Troppo poco per i tassisti, che sono andati allo scontro e il 3 novembre hanno ottenuto infine un piano di aiuti da oltre 100 milioni che, in accordo con la finanziaria Marblegate Asset Management, darà un po’ di respiro al settore. Marblegate taglierà a 170 mila dollari i debiti dei tassisti, che in media ne devono 500 mila, e si è impegnata a limitare a un massimo di 1.122 dollari i pagamenti mensili: in cambio riceverà per ogni guidatore 30 mila dollari dalla città, che garantirà anche ogni mutuo.

Se anche gli altri istituti finanziari, che coprono il 60% dei mutui del settore, accetteranno l’accordo, i tassisti avranno vinto la prima battaglia. «I guidatori non rischieranno più di perdere la loro casa, e non saranno più ostaggi a vita di questo debito», ha festeggiato Desai dopo l’annuncio di de Blasio e del senatore Chuck Schumer, il cui suocero un tempo guidava il taxi sulle strade newyorkesi. «I tassisti hanno lavorato senza sosta per rendere New York la città più vivace del mondo», ha detto de Blasio. «Non li lasciamo indietro».

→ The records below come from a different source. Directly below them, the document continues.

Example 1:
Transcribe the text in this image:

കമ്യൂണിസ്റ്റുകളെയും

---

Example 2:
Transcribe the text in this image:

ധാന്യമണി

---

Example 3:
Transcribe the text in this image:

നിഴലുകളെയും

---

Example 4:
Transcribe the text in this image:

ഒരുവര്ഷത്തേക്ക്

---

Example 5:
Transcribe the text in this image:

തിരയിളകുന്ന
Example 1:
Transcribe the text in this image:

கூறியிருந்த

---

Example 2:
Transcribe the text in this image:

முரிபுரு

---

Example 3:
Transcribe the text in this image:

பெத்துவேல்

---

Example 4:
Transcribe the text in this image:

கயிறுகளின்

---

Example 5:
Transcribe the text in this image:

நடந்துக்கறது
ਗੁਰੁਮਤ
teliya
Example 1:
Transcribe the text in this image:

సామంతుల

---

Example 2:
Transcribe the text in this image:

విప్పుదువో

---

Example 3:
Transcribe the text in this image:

La crisi era scoppiata nel 2014, quando la grande speculazione del settore aveva fatto lievitare i costi delle licenze — i medaglioni attaccati sul cofano dei taxi gialli — fino a un milione di dollari, lasciando i guidatori con debiti enormi sulle spalle. Quando il mercato è collassato, colpito anche dall’arrivo di compagnie come Uber e Lyft, la bolla è esplosa e il peso è diventato insostenibile, portando a centinaia di casi di bancarotta e anche ad alcuni suicidi fra i tassisti.